The informer's privilege falls, however, only if disclosure is made to "those who would have cause to resent the communication." The idea underlying this principle is that, if the informer's identity has already been disclosed to those who would resent the informer's action, there is no need for the privilege. The language "resent the communication" is taken from Roviaro v. United States, 353 U.S. 53 (1957), and has been quoted approvingly by the Supreme Court of Alabama. Pugh v. State, 493 So. 2d 388 (Ala. Crim. App. 1985), aff'd, 493 So. 2d 393, 395 (Ala. 1986). Those as to whom a disclosure will abrogate the privilege may include the defense or persons in the community. See United States v. Long, 533 F.2d 505 (9th Cir.), cert. denied, 429 U.S. 829 (1976). Disclosure by one law enforcement agency to another does not abrogate the privilege. See E. Cleary, McCormick on Evidence § 111 (3d ed. 1984).
The privilege may be waived when the holder of it discloses the informer's identity, i.e., when an agent of the governmental entity holding the privilege discloses the informer's identity. Additionally, however, this rule recognizes a waiver when the informer discloses his or her own identity. Compare Fed. R. Evid. 510 (not enacted).

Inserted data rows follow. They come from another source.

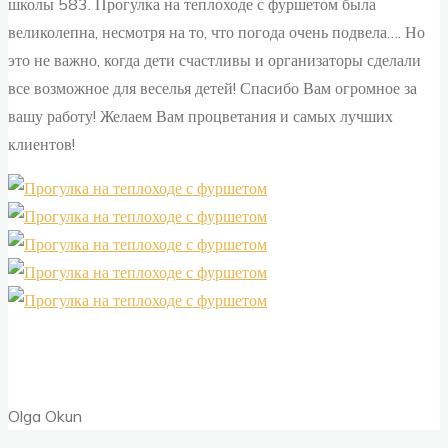
школы 583. Прогулка на теплоходе с фуршетом была
великолепна, несмотря на то, что погода очень подвела…. Но
это не важно, когда дети счастливы и организаторы сделали
все возможное для веселья детей! Спасибо Вам огромное за
вашу работу! Желаем Вам процветания и самых лучших
клиентов!
Olga Okun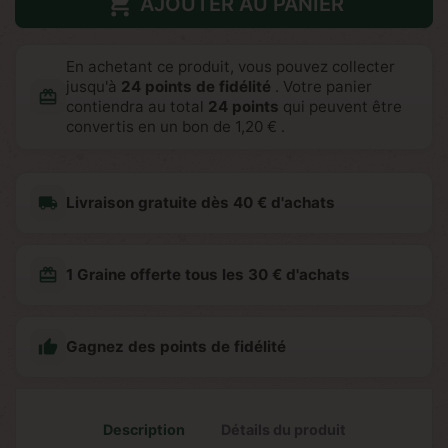

AJOUTER AU PANIER
En achetant ce produit, vous pouvez collecter
jusqu'à
24
points de fidélité
. Votre panier
redeem
contiendra au total
24
points
qui peuvent être
convertis en un bon de
1,20 €
.
local_shipping
Livraison gratuite dès 40 € d'achats
redeem
1 Graine offerte tous les 30 € d'achats

Gagnez des points de fidélité
Description
Détails du produit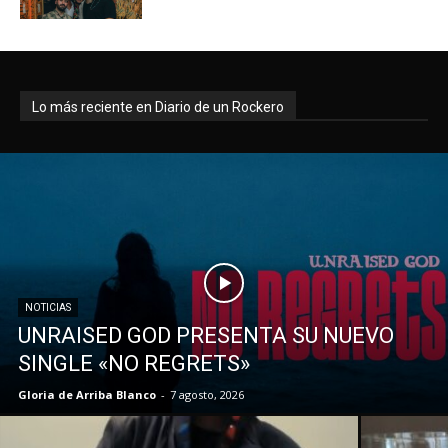
Lo más reciente en Diario de un Rockero
NOTICIAS
UNRAISED GOD PRESENTA SU NUEVO
SINGLE «NO REGRETS»
Gloria de Arriba Blanco
-
7 agosto, 2026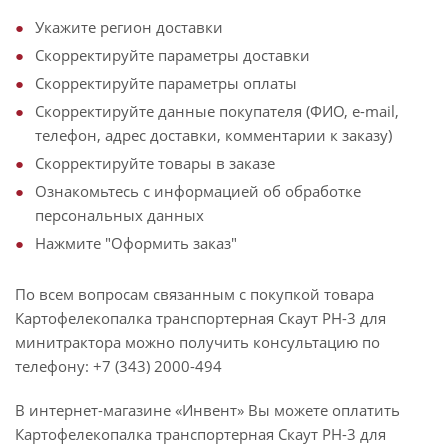
Укажите регион доставки
Скорректируйте параметры доставки
Скорректируйте параметры оплаты
Скорректируйте данные покупателя (ФИО, e-mail,
телефон, адрес доставки, комментарии к заказу)
Скорректируйте товары в заказе
Ознакомьтесь с информацией об обработке
персональных данных
Нажмите "Оформить заказ"
По всем вопросам связанным с покупкой товара
Картофелекопалка транспортерная Скаут PH-3 для
минитрактора можно получить консультацию по
телефону: +7 (343) 2000-494
В интернет-магазине «Инвент» Вы можете оплатить
Картофелекопалка транспортерная Скаут PH-3 для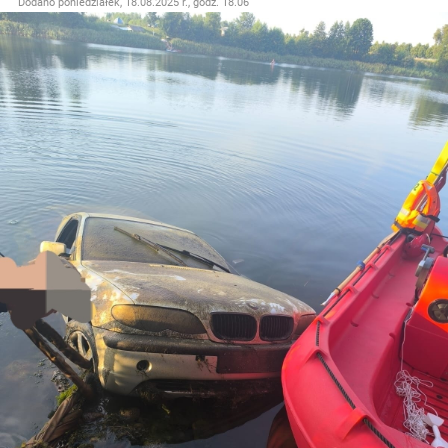
Dodano
poniedziałek, 18.08.2025 r., godz. 18.06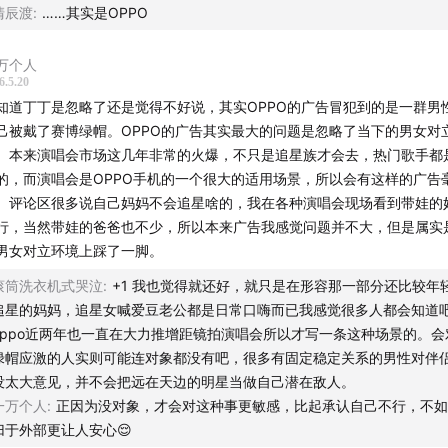
清辰渡
:
……其实是OPPO
万个人
6.5.20
知道丁丁是忽略了还是觉得不好说，其实OPPO的广告冒犯到的是一群男
己被戴了赛博绿帽。OPPO的广告其实最大的问题是忽略了当下的男女对
。本来演唱会市场这几年非常的火爆，不只是追星族才会去，热门歌手都
的，而演唱会是OPPO手机的一个很大的适用场景，所以会有这样的广告
学分区设计：
有头部承托区，侧睡缓冲区，颈椎减压区，肩颈保
。评论区很多说自己妈妈不会追星啥的，我在各种演唱会现场看到带娃的
行，当然带娃的爸爸也不少，所以本来广告我感觉问题并不大，但是属实
托区中间凹进去，头部放松不悬空；两边侧睡缓冲区，侧躺时肩
男女对立环境上踩了一脚。
脖子不用使劲儿；颈椎减压区和肩颈保护区自然贴合，分散压力
滚筒洗衣机式哭泣
:
+1 我也觉得就还好，就只是在形容那一部分还比较年
做了拉伸。
追星的妈妈，追星女喊爱豆老公都是日常口嗨而已我感觉很多人都会知道
oppo近两年也一直在大力推增距镜拍演唱会所以才写一条这种场景的。会
套是冰丝材质：
加强空气流通速度，有效隔离灰尘，敏感肌也大
绿帽应激的人实则可能连对象都没有吧，很多有固定稳定关系的男性对伴
、不闷热，拉链设计，枕套方便拆洗。
没太大意见，并不会把远在天边的明星当做自己潜在敌人。
一万个人
:
正因为没对象，才会对这种事更敏感，比起承认自己不行，不如
后不同高度可选
：高枕前高11厘米、后高9厘米，低枕前高8厘米
归于外部更让人安心😌
，不同身型都能找到自己的高度。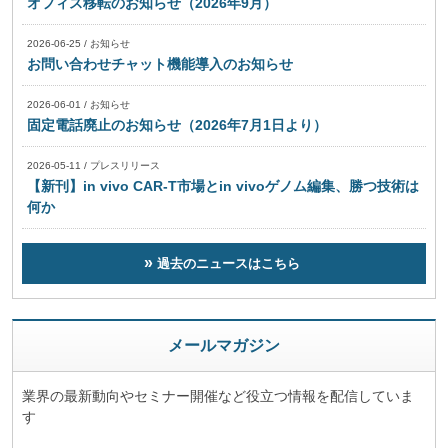
オフィス移転のお知らせ（2026年9月）
2026-06-25
/
お知らせ
お問い合わせチャット機能導入のお知らせ
2026-06-01
/
お知らせ
固定電話廃止のお知らせ（2026年7月1日より）
2026-05-11
/
プレスリリース
【新刊】in vivo CAR-T市場とin vivoゲノム編集、勝つ技術は
何か
過去のニュースはこちら
メールマガジン
業界の最新動向やセミナー開催など役立つ情報を配信していま
す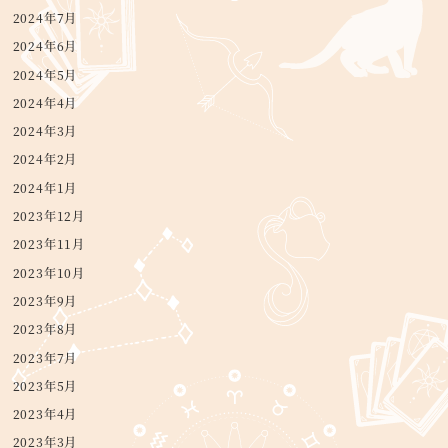
2024年7月
2024年6月
2024年5月
2024年4月
2024年3月
2024年2月
2024年1月
2023年12月
2023年11月
2023年10月
2023年9月
2023年8月
2023年7月
2023年5月
2023年4月
2023年3月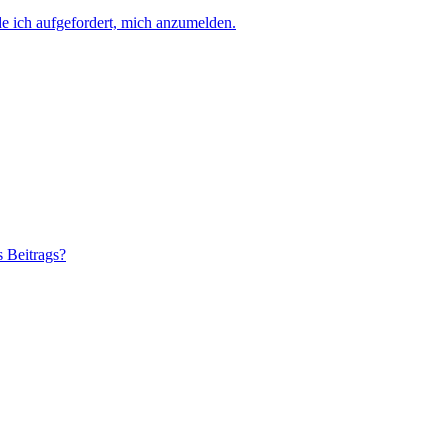
e ich aufgefordert, mich anzumelden.
s Beitrags?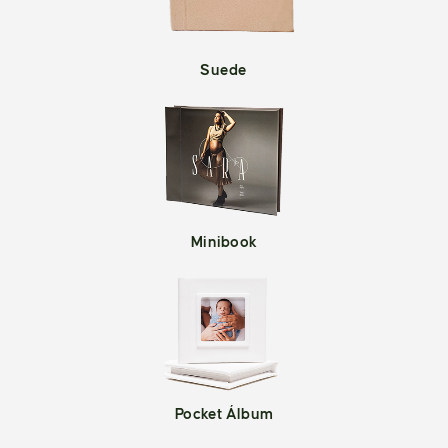
Suede
Minibook
Pocket Álbum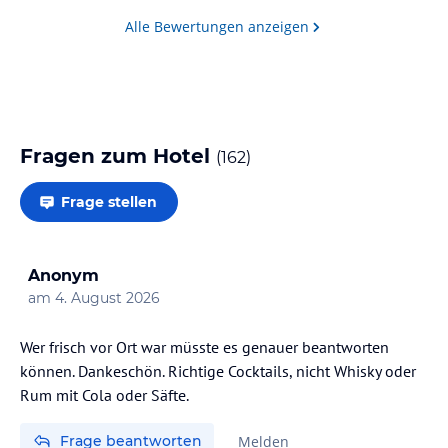
Alle Bewertungen anzeigen
Fragen zum Hotel
(
162
)
Frage stellen
Anonym
am
4. August 2026
Wer frisch vor Ort war müsste es genauer beantworten
können. Dankeschön. Richtige Cocktails, nicht Whisky oder
Rum mit Cola oder Säfte.
Frage beantworten
Melden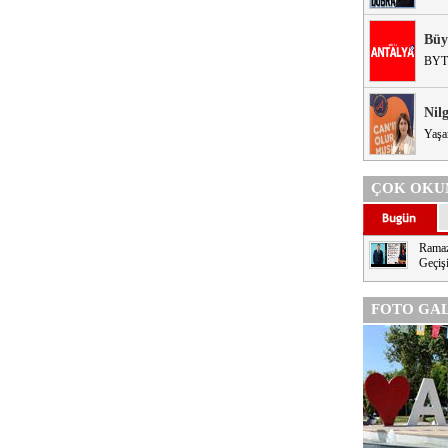
Büy
BYT
Nil
Yaşa
ÇOK OKU
Ramaz
Geçişi
FOTO GAL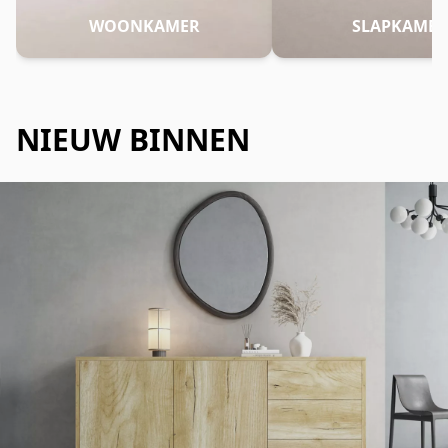
WOONKAMER
SLAPKAMER
NIEUW BINNEN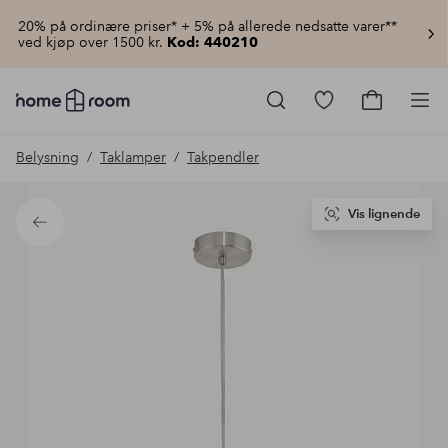
20% på ordinære priser* + 5% på allerede nedsatte varer**
ved kjøp over 1500 kr.
Kod: 440210
Homeroom
–
Gå
Gå
Pro
Alt
til
til
til
favorittmerkede
handlekur
Belysning
Taklamper
Takpendler
hjemmet
produkter
til
lav
pris
Vis lignende
Tilbake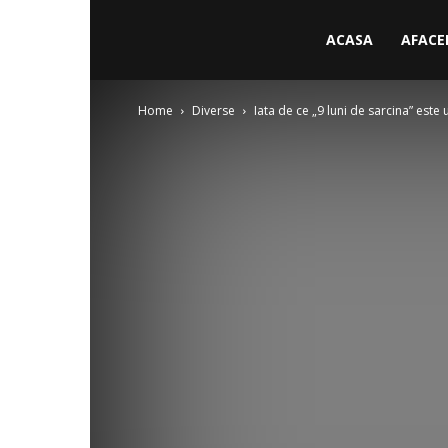
ACASA
AFACE
Home
Diverse
Iata de ce „9 luni de sarcina” este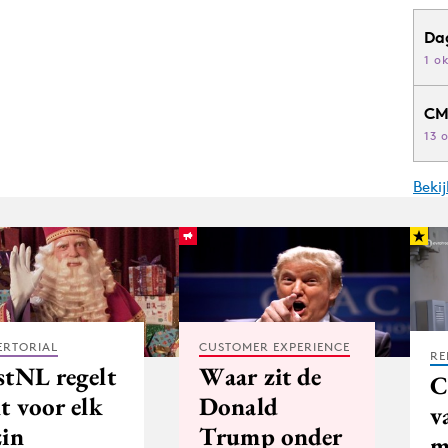
Da
1 o
CM
13 
Beki
ERTORIAL
CUSTOMER EXPERIENCE
RE
stNL regelt
Waar zit de
C
t voor elk
Donald
v
zin
Trump onder
m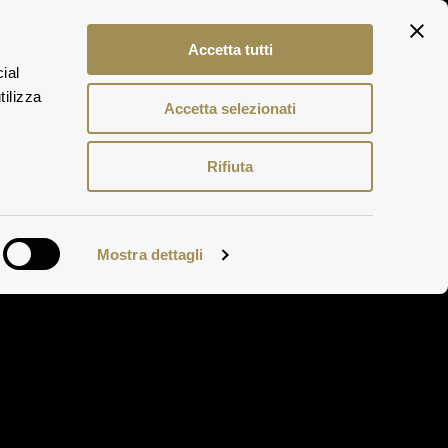
ITA
Accetta tutti
ENG
ial
DEU
tilizza
Accetta selezionati
Rifiuta
Mostra dettagli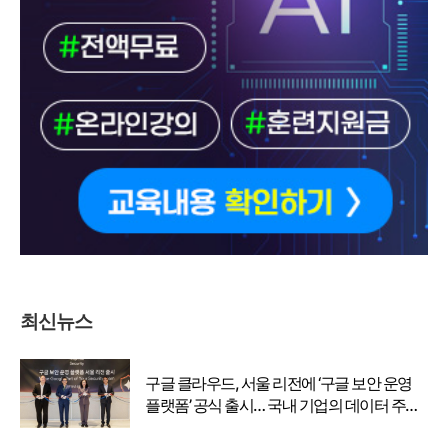
최신뉴스
구글 클라우드, 서울 리전에 ‘구글 보안 운영
플랫폼’ 공식 출시… 국내 기업의 데이터 주권
강화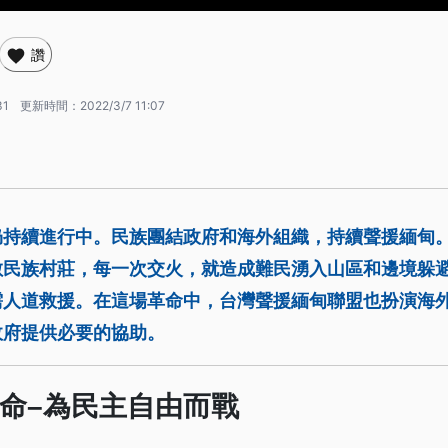
讚
31
更新時間：
2022/3/7 11:07
仍持續進行中。民族團結政府和海外組織，持續聲援緬甸
數民族村莊，每一次交火，就造成難民湧入山區和邊境躲
需人道救援。在這場革命中，台灣聲援緬甸聯盟也扮演海
政府提供必要的協助。
命–為民主自由而戰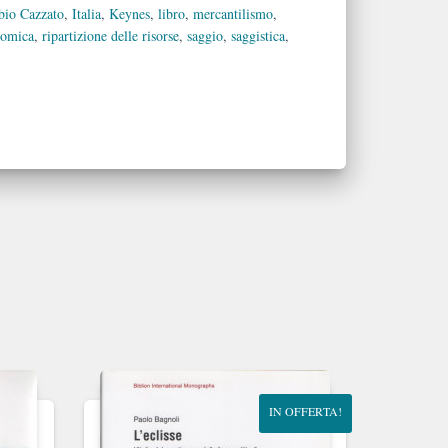
bio Cazzato
,
Italia
,
Keynes
,
libro
,
mercantilismo
,
nomica
,
ripartizione delle risorse
,
saggio
,
saggistica
,
IN OFFERTA!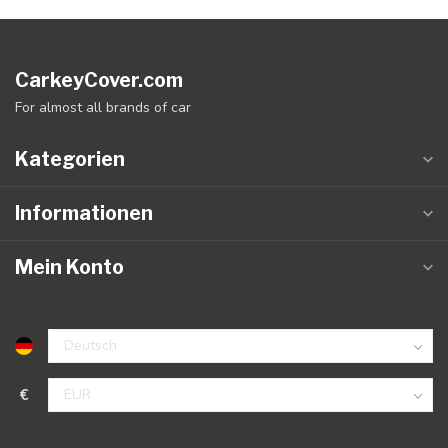
CarkeyCover.com
For almost all brands of car
Kategorien
Informationen
Mein Konto
€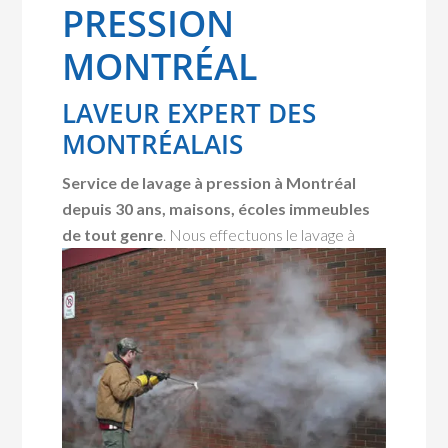
PRESSION
MONTRÉAL
LAVEUR EXPERT DES
MONTRÉALAIS
Service de lavage à pression à Montréal
depuis 30 ans, maisons, écoles immeubles
de tout genre
. Nous effectuons le
lavage à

When the government calls the informer as a witness, the cross-examining party's right to show the informer's status, as indicating bias, outweighs the interest promoted by assertion of the privilege. See Harris v. United States, 371 F.2d 365 (9th Cir. 1967).
(2) TESTIMONY ON RELEVANT ISSUE. The Rule 509 privilege aims at promoting the free flow of information to governmental law enforcement officers. This policy, however, may be held to give way, under the present exception, to an overriding policy of fundamental fairness in allowing litigants to prove their cases via access to material and relevant information.
The privilege falls where the identity of the informer, or what was communicated by the informer, is relevant and helpful to the defense of the criminally accused. Roviaro v. United States, 353 U.S. 53 (1957). In this circumstance, the governmental interest in the free flow of information is deemed to be outweighed by the accused's right to prove innocence. This exception has received historic recognition in Alabama. Pugh v. State, 493 So. 2d 388 (Ala. Crim. App. 1985), aff'd, 493 So. 2d 393 (Ala. 1986). Rule 509 extends this balancing process to civil cases and directs the court's focus to whether there exists a reasonable probability that the informer may be able to give testimony necessary to a fair determination of a material issue on the merits in a civil case. In determining whether that probability exists, the court is to investigate the facts in camera. Should the privilege continue to be asserted, in face of the court's finding that the informer is able to give necessary testimony, the court is to afford appropriate relief. Subsection (c)(2) provides a list of possible measures, satisfying the requirement of "appropriate relief," for application in criminal cases. Possible relief in civil litigation is of such breadth that no specification is attempted.